- Born: Early 1970s Israel
- Occupations: Film director, screenwriter
- Years active: 2005–present

= Arie Posin =

American film director

Arie Posin is an Israeli-born American film director and screenwriter best known for his 2005 film The Chumscrubber.

==Early life and education==
Posin was born in Israel in the early 1970s, a month after his anti-communist parents left Russia. His father was a filmmaker and a member of a dissident underground intellectual society. He lived in Israel for the first years of his life before moving to Canada for eight years and ultimately relocating to the United States. Though Posin's father took filmmaking "very, very seriously", Posin was not allowed to watch television when growing because his father believed that "Just like there is good food and there is junk food ... he didn't want us growing up on junk images."

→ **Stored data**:
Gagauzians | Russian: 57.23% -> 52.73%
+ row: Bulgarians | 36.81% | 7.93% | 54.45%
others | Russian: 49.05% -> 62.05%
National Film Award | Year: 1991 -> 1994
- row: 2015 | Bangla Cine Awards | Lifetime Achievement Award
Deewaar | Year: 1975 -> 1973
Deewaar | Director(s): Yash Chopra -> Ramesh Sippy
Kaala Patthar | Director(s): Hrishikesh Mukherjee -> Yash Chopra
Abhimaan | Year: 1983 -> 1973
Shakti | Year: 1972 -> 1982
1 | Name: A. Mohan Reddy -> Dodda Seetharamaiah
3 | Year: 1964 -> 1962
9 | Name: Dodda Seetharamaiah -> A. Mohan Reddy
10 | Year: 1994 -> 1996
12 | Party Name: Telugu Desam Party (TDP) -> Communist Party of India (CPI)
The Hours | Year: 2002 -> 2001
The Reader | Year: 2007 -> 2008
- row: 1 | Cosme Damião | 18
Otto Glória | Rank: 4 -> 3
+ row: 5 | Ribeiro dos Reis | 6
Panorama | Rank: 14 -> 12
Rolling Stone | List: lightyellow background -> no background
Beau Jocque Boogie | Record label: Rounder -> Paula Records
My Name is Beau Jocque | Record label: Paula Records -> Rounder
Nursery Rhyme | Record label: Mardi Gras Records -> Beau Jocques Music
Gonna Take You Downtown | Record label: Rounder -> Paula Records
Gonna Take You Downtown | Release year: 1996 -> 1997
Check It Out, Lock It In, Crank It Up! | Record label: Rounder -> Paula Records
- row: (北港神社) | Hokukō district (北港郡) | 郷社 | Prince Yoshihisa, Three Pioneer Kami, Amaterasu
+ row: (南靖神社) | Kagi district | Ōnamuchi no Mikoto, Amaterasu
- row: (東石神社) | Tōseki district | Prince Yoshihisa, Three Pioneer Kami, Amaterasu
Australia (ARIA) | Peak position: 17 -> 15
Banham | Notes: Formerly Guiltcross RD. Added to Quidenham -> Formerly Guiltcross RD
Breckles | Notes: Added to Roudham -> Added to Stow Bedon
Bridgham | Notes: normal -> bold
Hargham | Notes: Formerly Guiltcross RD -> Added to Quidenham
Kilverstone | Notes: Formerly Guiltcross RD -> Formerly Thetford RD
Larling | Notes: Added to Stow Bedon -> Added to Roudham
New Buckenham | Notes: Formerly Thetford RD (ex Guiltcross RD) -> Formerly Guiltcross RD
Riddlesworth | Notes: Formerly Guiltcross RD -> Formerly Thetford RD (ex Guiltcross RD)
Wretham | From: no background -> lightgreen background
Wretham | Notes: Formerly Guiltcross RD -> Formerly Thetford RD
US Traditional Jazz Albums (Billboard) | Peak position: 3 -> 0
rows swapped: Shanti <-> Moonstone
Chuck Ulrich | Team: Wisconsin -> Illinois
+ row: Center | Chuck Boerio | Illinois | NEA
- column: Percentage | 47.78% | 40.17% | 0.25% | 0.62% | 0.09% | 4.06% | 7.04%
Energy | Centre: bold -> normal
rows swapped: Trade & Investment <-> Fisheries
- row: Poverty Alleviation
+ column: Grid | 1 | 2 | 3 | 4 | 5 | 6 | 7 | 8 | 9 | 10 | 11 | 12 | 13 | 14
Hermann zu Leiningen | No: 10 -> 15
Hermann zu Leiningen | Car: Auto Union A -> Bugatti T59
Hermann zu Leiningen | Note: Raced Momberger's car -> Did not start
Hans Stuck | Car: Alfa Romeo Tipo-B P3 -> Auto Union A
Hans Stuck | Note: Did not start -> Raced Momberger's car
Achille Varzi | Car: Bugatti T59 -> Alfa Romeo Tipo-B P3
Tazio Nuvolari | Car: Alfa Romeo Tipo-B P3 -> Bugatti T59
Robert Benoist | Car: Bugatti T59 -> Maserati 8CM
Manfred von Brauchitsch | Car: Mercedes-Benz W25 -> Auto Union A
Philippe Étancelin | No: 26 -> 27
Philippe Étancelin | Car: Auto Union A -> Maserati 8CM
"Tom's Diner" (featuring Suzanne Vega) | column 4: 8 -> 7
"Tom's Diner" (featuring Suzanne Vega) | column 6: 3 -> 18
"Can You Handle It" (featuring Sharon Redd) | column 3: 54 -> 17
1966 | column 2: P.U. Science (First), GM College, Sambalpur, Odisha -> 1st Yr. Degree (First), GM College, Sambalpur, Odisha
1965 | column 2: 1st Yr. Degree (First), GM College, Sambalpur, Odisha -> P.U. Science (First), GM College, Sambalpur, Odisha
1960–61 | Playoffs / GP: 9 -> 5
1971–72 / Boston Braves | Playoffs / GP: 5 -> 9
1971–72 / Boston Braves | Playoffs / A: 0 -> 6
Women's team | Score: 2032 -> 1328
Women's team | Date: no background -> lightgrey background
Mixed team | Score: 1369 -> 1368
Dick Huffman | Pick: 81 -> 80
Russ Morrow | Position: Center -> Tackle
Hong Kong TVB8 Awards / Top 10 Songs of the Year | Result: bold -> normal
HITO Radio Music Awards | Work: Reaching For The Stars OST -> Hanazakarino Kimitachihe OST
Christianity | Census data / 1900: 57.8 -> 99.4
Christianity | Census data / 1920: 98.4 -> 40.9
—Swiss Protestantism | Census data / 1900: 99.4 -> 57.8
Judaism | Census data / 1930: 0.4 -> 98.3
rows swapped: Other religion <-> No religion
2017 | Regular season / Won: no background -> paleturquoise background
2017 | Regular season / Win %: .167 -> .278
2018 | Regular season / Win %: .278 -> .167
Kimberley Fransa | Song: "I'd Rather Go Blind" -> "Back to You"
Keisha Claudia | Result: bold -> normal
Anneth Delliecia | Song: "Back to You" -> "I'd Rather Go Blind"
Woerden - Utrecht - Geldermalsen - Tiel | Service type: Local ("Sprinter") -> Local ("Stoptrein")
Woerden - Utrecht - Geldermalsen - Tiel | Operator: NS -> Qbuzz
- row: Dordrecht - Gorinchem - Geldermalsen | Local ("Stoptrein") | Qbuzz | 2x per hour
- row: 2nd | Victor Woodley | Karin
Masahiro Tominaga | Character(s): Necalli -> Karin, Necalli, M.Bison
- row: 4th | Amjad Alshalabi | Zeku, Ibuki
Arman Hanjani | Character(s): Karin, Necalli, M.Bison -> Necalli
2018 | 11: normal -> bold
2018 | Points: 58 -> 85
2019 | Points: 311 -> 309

→ **Exercise goal**: Name every country mentioned in the Arie Posin biography. The records have no connection to the Arie Posin biography.

→ **Finished task**: Israel, Russia, Canada, United States